Task details — Locate every line in the material below that has the word "pelacakan". Copy each of those lines.

Source information —

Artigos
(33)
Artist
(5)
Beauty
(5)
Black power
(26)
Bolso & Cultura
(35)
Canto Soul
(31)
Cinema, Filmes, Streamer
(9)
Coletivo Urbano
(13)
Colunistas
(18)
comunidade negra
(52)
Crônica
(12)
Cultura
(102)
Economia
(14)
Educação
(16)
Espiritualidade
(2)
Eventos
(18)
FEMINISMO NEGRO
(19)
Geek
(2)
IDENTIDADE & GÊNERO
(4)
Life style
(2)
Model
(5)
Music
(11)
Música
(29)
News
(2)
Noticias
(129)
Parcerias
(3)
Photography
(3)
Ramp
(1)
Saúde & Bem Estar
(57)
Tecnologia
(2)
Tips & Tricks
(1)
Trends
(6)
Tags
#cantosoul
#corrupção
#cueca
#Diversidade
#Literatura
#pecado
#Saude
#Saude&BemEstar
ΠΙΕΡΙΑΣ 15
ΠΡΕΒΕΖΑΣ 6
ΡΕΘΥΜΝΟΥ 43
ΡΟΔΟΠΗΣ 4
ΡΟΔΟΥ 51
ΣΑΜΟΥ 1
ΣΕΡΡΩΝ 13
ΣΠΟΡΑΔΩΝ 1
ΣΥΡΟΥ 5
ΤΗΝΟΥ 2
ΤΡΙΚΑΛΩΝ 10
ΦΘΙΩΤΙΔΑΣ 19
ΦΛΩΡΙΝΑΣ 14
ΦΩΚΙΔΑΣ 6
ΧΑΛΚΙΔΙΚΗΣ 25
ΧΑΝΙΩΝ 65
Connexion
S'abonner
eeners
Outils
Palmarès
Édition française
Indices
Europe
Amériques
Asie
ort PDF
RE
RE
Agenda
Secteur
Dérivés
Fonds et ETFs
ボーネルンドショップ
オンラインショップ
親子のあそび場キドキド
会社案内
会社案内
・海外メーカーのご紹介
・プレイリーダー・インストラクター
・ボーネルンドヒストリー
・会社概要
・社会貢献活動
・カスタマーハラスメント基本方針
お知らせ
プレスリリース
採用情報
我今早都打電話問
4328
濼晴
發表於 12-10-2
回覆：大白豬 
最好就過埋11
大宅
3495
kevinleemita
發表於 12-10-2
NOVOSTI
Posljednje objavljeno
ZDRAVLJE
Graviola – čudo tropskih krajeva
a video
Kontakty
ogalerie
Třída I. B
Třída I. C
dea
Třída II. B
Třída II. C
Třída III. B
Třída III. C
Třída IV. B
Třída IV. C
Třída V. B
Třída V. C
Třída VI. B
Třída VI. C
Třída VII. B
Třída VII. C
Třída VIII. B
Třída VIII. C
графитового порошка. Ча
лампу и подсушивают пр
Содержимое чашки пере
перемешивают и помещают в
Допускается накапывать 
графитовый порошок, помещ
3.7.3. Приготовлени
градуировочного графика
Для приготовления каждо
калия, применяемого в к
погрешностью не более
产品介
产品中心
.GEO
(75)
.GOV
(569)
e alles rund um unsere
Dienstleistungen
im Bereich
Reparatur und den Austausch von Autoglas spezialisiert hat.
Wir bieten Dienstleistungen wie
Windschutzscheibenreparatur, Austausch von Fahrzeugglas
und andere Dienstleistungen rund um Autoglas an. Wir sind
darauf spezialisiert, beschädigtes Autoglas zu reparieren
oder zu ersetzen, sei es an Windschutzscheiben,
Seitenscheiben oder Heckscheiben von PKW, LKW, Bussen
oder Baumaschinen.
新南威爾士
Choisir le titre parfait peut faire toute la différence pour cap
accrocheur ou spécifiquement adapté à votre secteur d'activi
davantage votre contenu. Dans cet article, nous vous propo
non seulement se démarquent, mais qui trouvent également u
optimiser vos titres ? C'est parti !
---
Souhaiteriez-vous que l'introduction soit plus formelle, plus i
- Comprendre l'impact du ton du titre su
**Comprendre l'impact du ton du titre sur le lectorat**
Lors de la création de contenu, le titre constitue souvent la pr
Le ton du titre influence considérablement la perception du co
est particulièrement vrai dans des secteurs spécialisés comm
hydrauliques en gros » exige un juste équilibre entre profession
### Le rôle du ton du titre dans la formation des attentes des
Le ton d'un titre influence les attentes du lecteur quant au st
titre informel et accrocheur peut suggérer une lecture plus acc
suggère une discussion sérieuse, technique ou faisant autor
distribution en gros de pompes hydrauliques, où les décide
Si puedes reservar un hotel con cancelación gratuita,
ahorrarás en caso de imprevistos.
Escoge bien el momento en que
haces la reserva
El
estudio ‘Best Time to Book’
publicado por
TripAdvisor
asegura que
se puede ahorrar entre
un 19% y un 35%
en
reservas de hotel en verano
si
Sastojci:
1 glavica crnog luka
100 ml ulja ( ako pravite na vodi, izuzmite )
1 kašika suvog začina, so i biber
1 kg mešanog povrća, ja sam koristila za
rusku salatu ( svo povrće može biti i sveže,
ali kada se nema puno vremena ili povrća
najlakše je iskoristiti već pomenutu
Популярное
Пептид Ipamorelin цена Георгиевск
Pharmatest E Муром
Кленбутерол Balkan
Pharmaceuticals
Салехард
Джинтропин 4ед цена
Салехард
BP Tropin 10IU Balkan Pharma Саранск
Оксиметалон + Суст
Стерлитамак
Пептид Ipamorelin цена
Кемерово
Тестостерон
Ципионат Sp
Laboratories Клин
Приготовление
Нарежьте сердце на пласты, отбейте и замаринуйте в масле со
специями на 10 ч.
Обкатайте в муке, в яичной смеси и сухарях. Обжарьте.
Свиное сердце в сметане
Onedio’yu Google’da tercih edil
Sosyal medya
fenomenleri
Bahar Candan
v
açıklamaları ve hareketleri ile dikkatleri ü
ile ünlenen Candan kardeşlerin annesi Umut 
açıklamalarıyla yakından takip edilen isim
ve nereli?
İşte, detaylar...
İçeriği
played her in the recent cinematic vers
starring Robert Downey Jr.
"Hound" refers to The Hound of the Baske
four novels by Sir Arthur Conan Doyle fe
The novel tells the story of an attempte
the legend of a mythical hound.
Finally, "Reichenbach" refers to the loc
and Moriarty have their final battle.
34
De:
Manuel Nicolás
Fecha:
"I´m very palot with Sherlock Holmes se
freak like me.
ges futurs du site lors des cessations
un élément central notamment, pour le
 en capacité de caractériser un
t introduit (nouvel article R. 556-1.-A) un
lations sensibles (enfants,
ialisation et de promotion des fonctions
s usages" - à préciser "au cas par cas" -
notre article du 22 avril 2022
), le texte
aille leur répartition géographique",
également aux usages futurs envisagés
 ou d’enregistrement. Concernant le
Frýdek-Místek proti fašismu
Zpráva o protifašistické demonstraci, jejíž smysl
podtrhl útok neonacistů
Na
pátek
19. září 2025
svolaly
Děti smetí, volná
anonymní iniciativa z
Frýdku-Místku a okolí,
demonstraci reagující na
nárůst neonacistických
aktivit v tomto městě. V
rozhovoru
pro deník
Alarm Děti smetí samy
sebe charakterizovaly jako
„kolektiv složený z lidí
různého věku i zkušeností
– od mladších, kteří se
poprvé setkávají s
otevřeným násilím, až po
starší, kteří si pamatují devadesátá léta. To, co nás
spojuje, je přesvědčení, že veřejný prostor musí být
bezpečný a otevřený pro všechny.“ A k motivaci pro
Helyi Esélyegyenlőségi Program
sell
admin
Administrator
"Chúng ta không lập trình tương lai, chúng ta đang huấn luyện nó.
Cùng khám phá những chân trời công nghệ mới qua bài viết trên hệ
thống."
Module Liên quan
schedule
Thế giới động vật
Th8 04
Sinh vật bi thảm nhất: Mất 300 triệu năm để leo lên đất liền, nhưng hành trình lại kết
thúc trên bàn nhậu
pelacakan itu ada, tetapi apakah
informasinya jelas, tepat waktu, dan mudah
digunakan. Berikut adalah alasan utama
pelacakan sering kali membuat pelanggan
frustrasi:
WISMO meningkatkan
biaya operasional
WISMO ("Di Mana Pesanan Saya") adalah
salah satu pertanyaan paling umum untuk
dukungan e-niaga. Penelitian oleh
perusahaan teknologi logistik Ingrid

Solution to this problem —
pelacakan itu ada, tetapi apakah
pelacakan sering kali membuat pelanggan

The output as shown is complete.